Prix à la baisse du Sovaldi : un gouvernement satisfait, des associations déçues

Paris, le vendredi 21 novembre 2014 – Le prix des antiviraux à action directe (AAD), traitements révolutionnaires de l’hépatite C, fait débat depuis plusieurs mois. Très coûteuse, cette innovation pourrait en effet ne pas bénéficier à un tous les patients, tandis que les finances très éprouvées de notre assurance maladie pourraient connaître des difficultés à assumer ce poids supplémentaire.

C’est notamment le cas du sofosbuvir (Sovaldi) commercialisé par les laboratoires Gilead qui fait débat. Alors que dans le cadre de l’Autorisation temporaire d’utilisation (ATU) dont il fait l’objet, son prix a été fixé à 54 600 euros la cure de trois mois, la facture s’élève déjà à 440 millions d’euros et pourrait frôler le milliard pour l’année 2014 ! Des montants faramineux alors que des économies féroces sont exigées de la Sécurité sociale et qui pourraient faire le lit de recommandations d’utilisation laissant de côté les patients les moins insérés socialement ou à un stade précoce de la maladie, comme le redoutent les associations.

Mécanisme de régulation spécifique pour le traitement de l’hépatite C

Face à ces craintes et tout en martelant que cette innovation thérapeutique doit pouvoir bénéficier à tous (bien que la Haute autorité de santé ait préféré des recommandations très prudentes sur le sujet), le gouvernement a d’abord présenté au début de l’automne un mécanisme de régulation. Il s’agit de soumettre les laboratoires commercialisant les nouveaux AAD à une contribution particulière en cas de dépassement d’un chiffre d’affaires total dévolu au traitement de l’hépatite C. Cette contribution sera progressive et sera « à la charge des entreprises exploitant les médicaments les plus contributeurs à la dépense ».
30 % de baisse et Gilead remboursera la différence !

Parallèlement à l'élaboration de ce système, les négociations entre le Comité économique des produits de santé (CEPS) et le laboratoire se poursuivaient. Elles viennent enfin d’aboutir et ont permis d’obtenir de la part de Gilead une diminution très significative de son prix, atteignant 30 %. Le coût du médicament pour une cure de trois mois ne dépassera pas en effet 41 000 euros. Par ailleurs, le ministère de la Santé précise dans un communiqué diffusé hier que les laboratoires se sont engagés à rembourser la différence entre le prix pratiqué depuis plusieurs mois dans le cadre de l’ATU et celui finalement fixé. Enfin, le mécanisme de régulation est bien maintenu.

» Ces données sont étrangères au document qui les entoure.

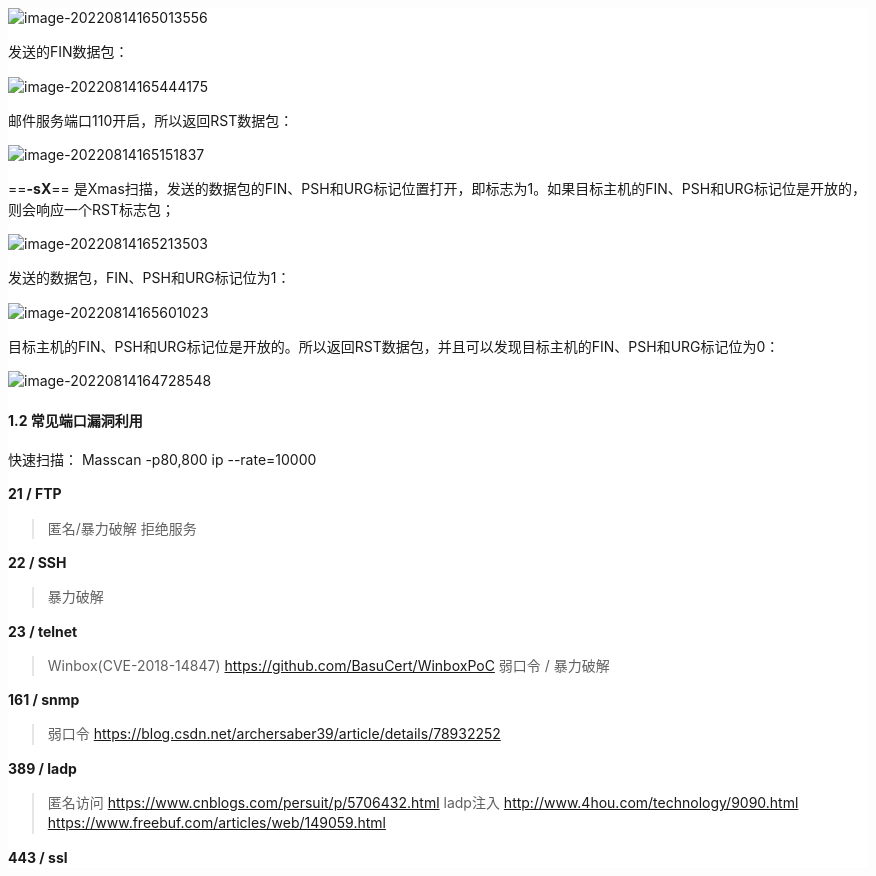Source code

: ![image-20220814165013556](https://frankcao3-picgo.oss-cn-shenzhen.aliyuncs.com/img/image-20220814165013556.png)

发送的FIN数据包：

![image-20220814165444175](https://frankcao3-picgo.oss-cn-shenzhen.aliyuncs.com/img/image-20220814165444175.png)

邮件服务端口110开启，所以返回RST数据包：

![image-20220814165151837](https://frankcao3-picgo.oss-cn-shenzhen.aliyuncs.com/img/image-20220814165151837.png)

==**-sX**== 是Xmas扫描，发送的数据包的FIN、PSH和URG标记位置打开，即标志为1。如果目标主机的FIN、PSH和URG标记位是开放的，则会响应一个RST标志包；

![image-20220814165213503](https://frankcao3-picgo.oss-cn-shenzhen.aliyuncs.com/img/image-20220814165213503.png)

发送的数据包，FIN、PSH和URG标记位为1：

![image-20220814165601023](https://frankcao3-picgo.oss-cn-shenzhen.aliyuncs.com/img/image-20220814165601023.png)

目标主机的FIN、PSH和URG标记位是开放的。所以返回RST数据包，并且可以发现目标主机的FIN、PSH和URG标记位为0：

![image-20220814164728548](https://frankcao3-picgo.oss-cn-shenzhen.aliyuncs.com/img/image-20220814164728548.png)



#### 1.2 常见端口漏洞利用

快速扫描：
Masscan -p80,800 ip --rate=10000

**21 / FTP**

> 匿名/暴力破解
> 拒绝服务

**22 / SSH**

> 暴力破解

**23 / telnet**

> Winbox(CVE-2018-14847)
> https://github.com/BasuCert/WinboxPoC
> 弱口令 / 暴力破解

**161 / snmp**

> 弱口令
> https://blog.csdn.net/archersaber39/article/details/78932252

**389 / ladp**

> 匿名访问
> https://www.cnblogs.com/persuit/p/5706432.html
> ladp注入
> http://www.4hou.com/technology/9090.html
> https://www.freebuf.com/articles/web/149059.html

**443 / ssl**
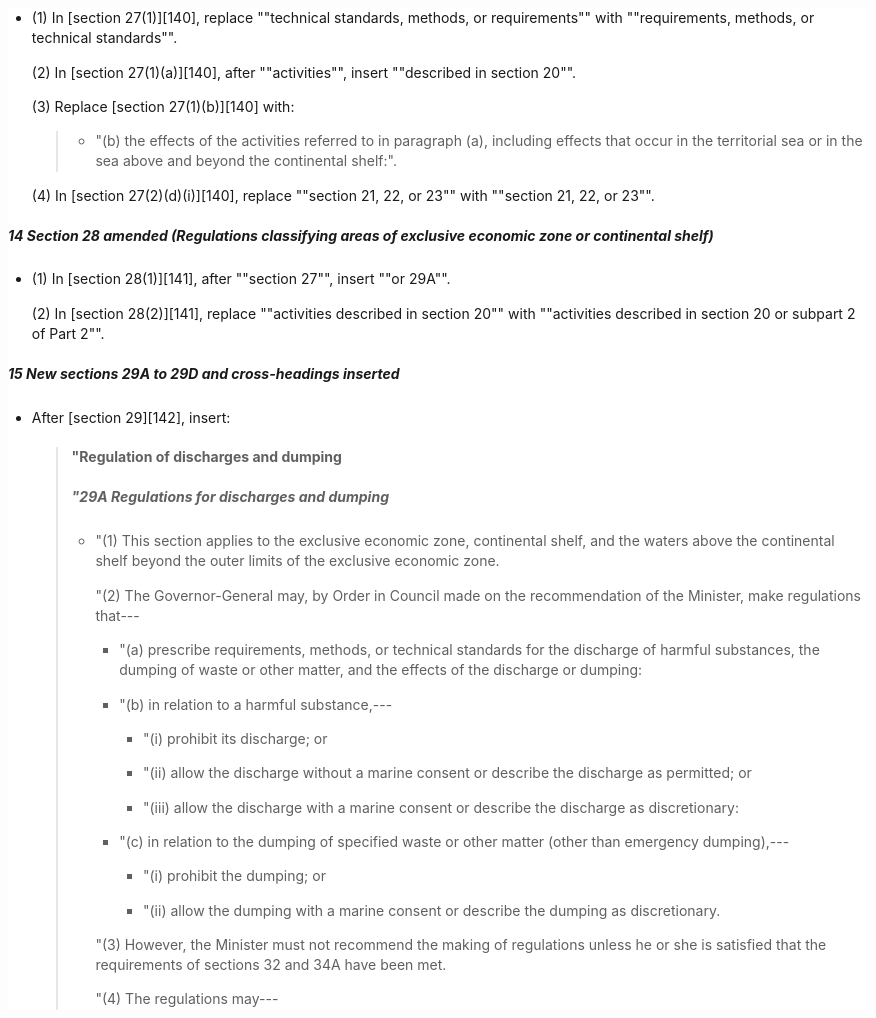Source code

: *   (1) In [section 27(1)][140], replace ""technical standards, methods, or requirements"" with ""requirements, methods, or technical standards"".
    
    (2) In [section 27(1)(a)][140], after ""activities"", insert ""described in section 20"".
    
    (3) Replace [section 27(1)(b)][140] with:
    
    > *   "(b) the effects of the activities referred to in paragraph (a), including effects that occur in the territorial sea or in the sea above and beyond the continental shelf:".
    > 
    > 
    
    (4) In [section 27(2)(d)(i)][140], replace ""section 21, 22, or 23"" with ""section 21, 22, or 23"".

##### 14 Section 28 amended (Regulations classifying areas of exclusive economic zone or continental shelf)
    
*   (1) In [section 28(1)][141], after ""section 27"", insert ""or 29A"".
    
    (2) In [section 28(2)][141], replace ""activities described in section 20"" with ""activities described in section 20 or subpart 2 of Part 2"".

##### 15 New sections 29A to 29D and cross-headings inserted
    
*   After [section 29][142], insert:
    
    > #### "Regulation of discharges and dumping
    > 
    > ##### "29A Regulations for discharges and dumping
    >     
    > *   "(1) This section applies to the exclusive economic zone, continental shelf, and the waters above the continental shelf beyond the outer limits of the exclusive economic zone.
    >     
    >     "(2) The Governor-General may, by Order in Council made on the recommendation of the Minister, make regulations that---
    >         
    >     *   "(a) prescribe requirements, methods, or technical standards for the discharge of harmful substances, the dumping of waste or other matter, and the effects of the discharge or dumping:
    >     
    >     *   "(b) in relation to a harmful substance,---
    >             
    >         *   "(i) prohibit its discharge; or
    >         
    >         *   "(ii) allow the discharge without a marine consent or describe the discharge as permitted; or
    >         
    >         *   "(iii) allow the discharge with a marine consent or describe the discharge as discretionary:
    >         
    >         
    >     
    >     *   "(c) in relation to the dumping of specified waste or other matter (other than emergency dumping),---
    >             
    >         *   "(i) prohibit the dumping; or
    >         
    >         *   "(ii) allow the dumping with a marine consent or describe the dumping as discretionary.
    >         
    >         
    >     
    >     "(3) However, the Minister must not recommend the making of regulations unless he or she is satisfied that the requirements of sections 32 and 34A have been met.
    >     
    >     "(4) The regulations may---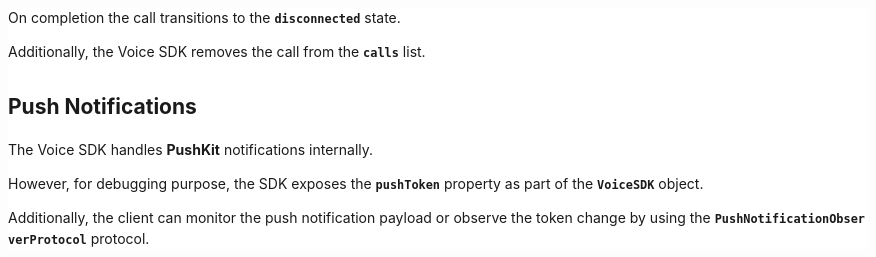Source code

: On completion the call transitions to the **`disconnected`** state.  

Additionally, the Voice SDK removes the call from the **`calls`** list.

## Push Notifications

The Voice SDK handles **PushKit** notifications internally.

However, for debugging purpose, the SDK exposes the **`pushToken`** property as part of the **`VoiceSDK`** object.

Additionally, the client can monitor the push notification payload or observe the token change by using the **`PushNotificationObserverProtocol`** protocol.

Le gouvernement accusé de ne pas être allé assez loin

Ces différents points ne peuvent être que présentés comme une victoire par le gouvernement, qui précise par ailleurs qu’il s’agit du prix le plus faible d’Europe. Il semble en effet que les pouvoirs publics soient parvenus à trouver un équilibre entre des impératifs apparemment contradictoires : la reconnaissance de l’innovation, la réponse aux attentes de Gilead mais aussi la nécessité de ne pas grever davantage les comptes de la Sécurité sociale et surtout d’assurer l’accès des patients à ces traitements. Sur ce dernier point, l’annonce d’une prise en charge à 100 % des AAD devrait encore faciliter cet aspect.

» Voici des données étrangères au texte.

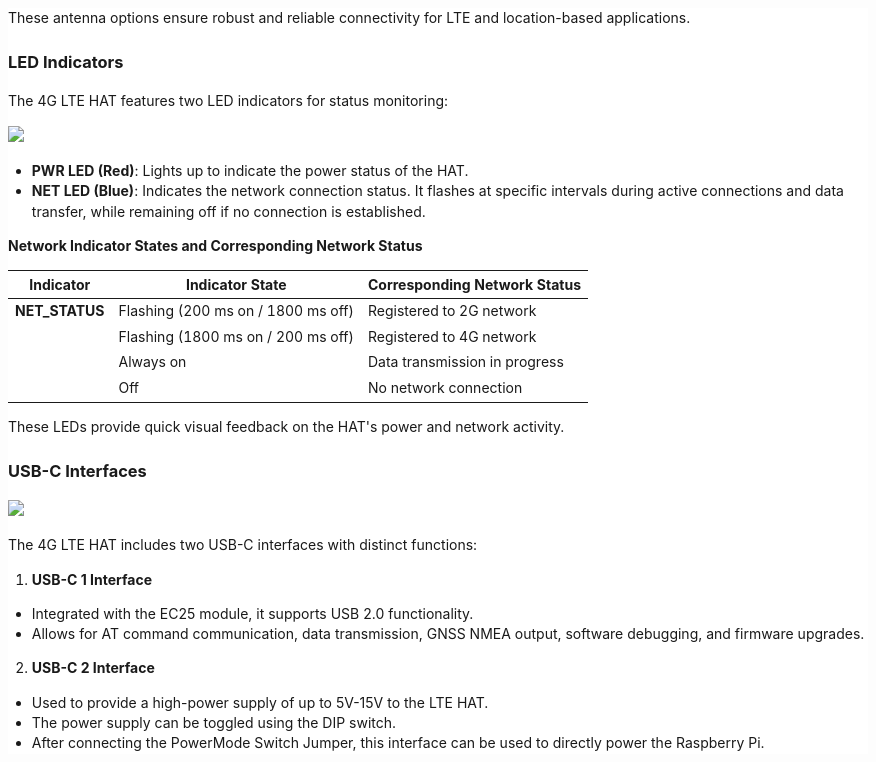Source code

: These antenna options ensure robust and reliable connectivity for LTE and location-based applications.

### LED Indicators

The 4G LTE HAT features two LED indicators for status monitoring:

<div style={{ textAlign: 'center' }}>
  <img 
    src="https://files.seeedstudio.com/wiki/4g_hat_raspberry_pi_eg25_gl/LED.PNG" 
    style={{ width: 200}} 
  />
</div>

- **PWR LED (Red)**: Lights up to indicate the power status of the HAT.
- **NET LED (Blue)**: Indicates the network connection status. It flashes at specific intervals during active connections and data transfer, while remaining off if no connection is established.

**Network Indicator States and Corresponding Network Status**

| **Indicator**   | **Indicator State**                 | **Corresponding Network Status**     |
|------------------|-------------------------------------|---------------------------------------|
| **NET_STATUS**   | Flashing (200 ms on / 1800 ms off)  | Registered to 2G network             |
|                  | Flashing (1800 ms on / 200 ms off)  | Registered to 4G network             |
|                  | Always on                          | Data transmission in progress        |
|                  | Off                                | No network connection                |


These LEDs provide quick visual feedback on the HAT's power and network activity.

### USB-C Interfaces

<div style={{ textAlign: 'center' }}>
  <img 
    src="https://files.seeedstudio.com/wiki/4g_hat_raspberry_pi_eg25_gl/usbcin.jpg" 
    style={{ width: 600}} 
  />
</div>


The 4G LTE HAT includes two USB-C interfaces with distinct functions:

1. **USB-C 1 Interface**

  - Integrated with the EC25 module, it supports USB 2.0 functionality.
  - Allows for AT command communication, data transmission, GNSS NMEA output, software debugging, and firmware upgrades.


2. **USB-C 2 Interface**

  - Used to provide a high-power supply of up to 5V-15V to the LTE HAT.
  - The power supply can be toggled using the DIP switch.
  - After connecting the PowerMode Switch Jumper, this interface can be used to directly power the Raspberry Pi.
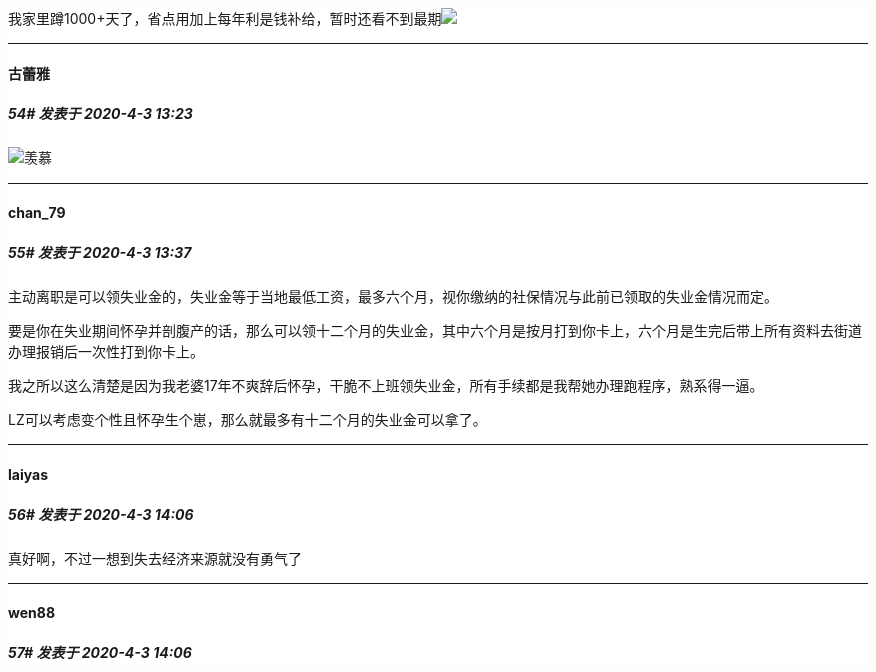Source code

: 我家里蹲1000+天了，省点用加上每年利是钱补给，暂时还看不到最期<img src="https://static.saraba1st.com/image/smiley/face2017/037.png" referrerpolicy="no-referrer">







-----

####  古蕾雅  
##### 54#       发表于 2020-4-3 13:23



<img src="https://static.saraba1st.com/image/smiley/face2017/001.png" referrerpolicy="no-referrer">羡慕







-----

####  chan_79  
##### 55#       发表于 2020-4-3 13:37




主动离职是可以领失业金的，失业金等于当地最低工资，最多六个月，视你缴纳的社保情况与此前已领取的失业金情况而定。

要是你在失业期间怀孕并剖腹产的话，那么可以领十二个月的失业金，其中六个月是按月打到你卡上，六个月是生完后带上所有资料去街道办理报销后一次性打到你卡上。

我之所以这么清楚是因为我老婆17年不爽辞后怀孕，干脆不上班领失业金，所有手续都是我帮她办理跑程序，熟系得一逼。

LZ可以考虑变个性且怀孕生个崽，那么就最多有十二个月的失业金可以拿了。







-----

####  laiyas  
##### 56#       发表于 2020-4-3 14:06




真好啊，不过一想到失去经济来源就没有勇气了







-----

####  wen88  
##### 57#       发表于 2020-4-3 14:06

Pour autant, du côté des associations, on est loin de se satisfaire de cet accord. « Je suis très déçu du prix négocié par le gouvernement. Il reste beaucoup trop élevé pour notre système de santé, car le traitement par le Sovaldi dure au mieux trois mois, mais bien souvent il atteint six mois, ce qui double son prix » a ainsi commenté Jean-François Corty, directeur Mission France de Médecins du monde dans les colonnes de Sciences et Avenir. Pour le praticien, le gouvernement a « raté une occasion de pouvoir ouvrir le débat avec les laboratoires et le grand public sur la valeur d'un traitement innovant et l'impact de ce coût sur la solidarité nationale. Le gouvernement n'en a pas profité non plus pour revoir le système d'attribution du prix du médicament, qui reste assez opaque en France, et auquel les associations ne participent pas ». Enfin le spécialiste estime que d’autres arguments auraient pu être avancés auprès du laboratoire pour le pousser à une réduction plus forte, telle notamment la menace de « licences obligatoires » afin que des génériques puissent immédiatement être proposés. L’association redoute donc encore qu’avec un tel tarif, on ne puisse obtenir un traitement universel de tous les patients ce qui doit pourtant être l’objectif à suivre.

On le voit, la polémique ne semble pas être en passe de s’éteindre.